I think it really depends on the demographics of the immediate society somebody finds themself within. The presence or absence of specific spirituality or religious beliefs is really important to a lot of people and can make up a significant portion of who they are. Just as the commenter is requiring an absence of certain beliefs, there are others in the dating pool who are requiring the presence of these beliefs, and the commenter wouldn’t have a healthy relationship if they have to fake who they are to be with somebody.
For sure, it’s not good news here. Hell, I’ve been called sub-human to my face for not being spiritual by one of my friend’s partners and she stopped hanging out with us when I invite him over. She’s not even religious. All it took was mentioning I wasn’t even spiritual at a backyard BBQ when the topic came up naturally ¯\(ツ)/¯
I usually just say “I’m not superstitious” or “That’s not for me” and leave it and my level of involvement with their beliefs to my audience’s interpretation. As for your friend’s partner and your complicit friend, “Those who can make you believe absurdities can make you commit atrocities” - Voltaire.
I honestly don’t think he has a clue about any of this yet even years after the fact, he’s pretty fucking thick lol. I never brought it up, yes he was there but comprehension is another story.
Yet.
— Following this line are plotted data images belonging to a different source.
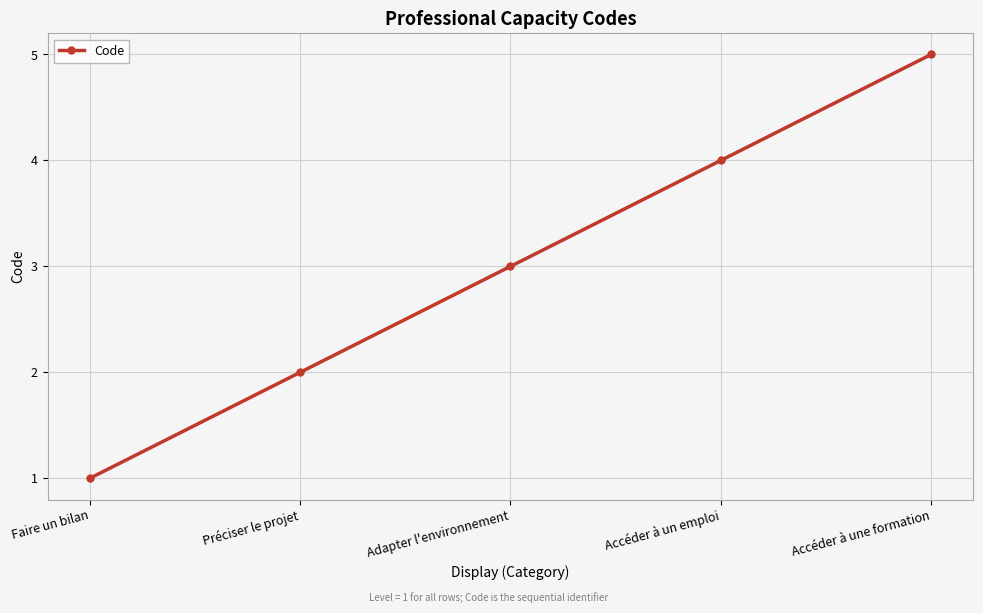

How many values are between 2 and 4?

3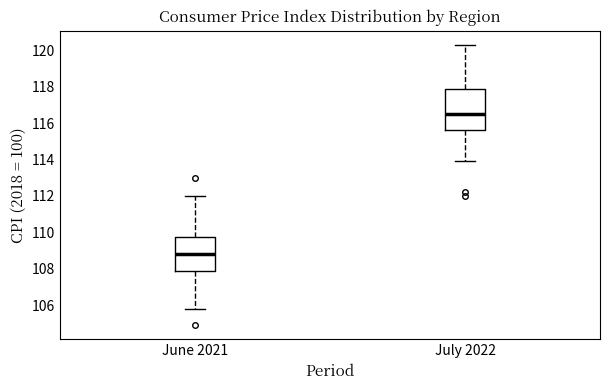

Reading left to right, transcribe this box plot: for each box, give where its median line is, the range the box spans, and where its two whiskers end, as read against the y-axis. The values are not printed on the chart, so give them approximately, as read against the axis.

June 2021: median 108.8, box 108.0 to 109.8, whiskers 105.8 to 112.0
July 2022: median 116.6, box 115.6 to 117.8, whiskers 114.0 to 120.4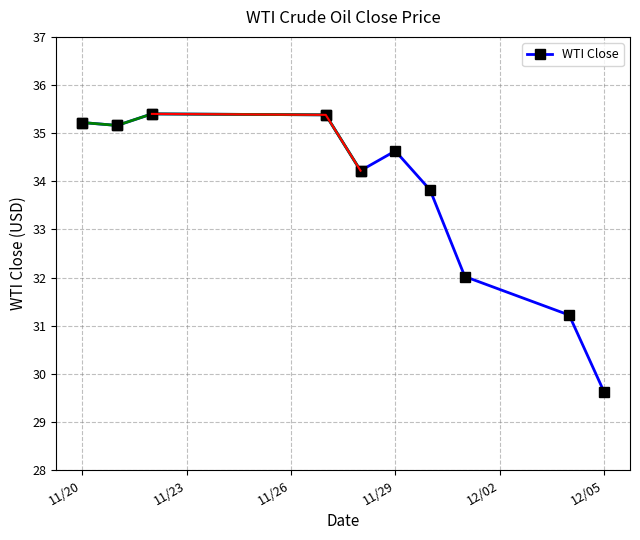

How many interior local peaks does the WTI Close series have?

2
He’ll find out when I don’t attend their wedding and I’m sure you can predict who he’ll side with. RIP friendship from age 8 to 36 next year.
I’d agree. Stats show I’ve already cut 75% off the global population with that preference alone just the religious! I’m sure it’s higher factoring in spiritual.
Mostly free time to meet in person. Busy professional looking for busy professional gets difficult.
Let me just drop this here as constructive criticism…
https://www.mindbodygreen.com/articles/the-most-common-regrets-people-have-at-the-end-of-life
Now I know some might think there’s this guy on the internet throwing around stuff feeling very clever but let me tell you that’s not it.
I experienced it, my heart stopped. And so could yours. I was very lucky. And now I’m not running around selling the next religion (the contrary actually) however I can recommend making the time for things that count.
Workaholics are toxic. Not having time to meet your life partner means you’re not trying.
This. If you’re married to work, very few people are going to want to be your side piece.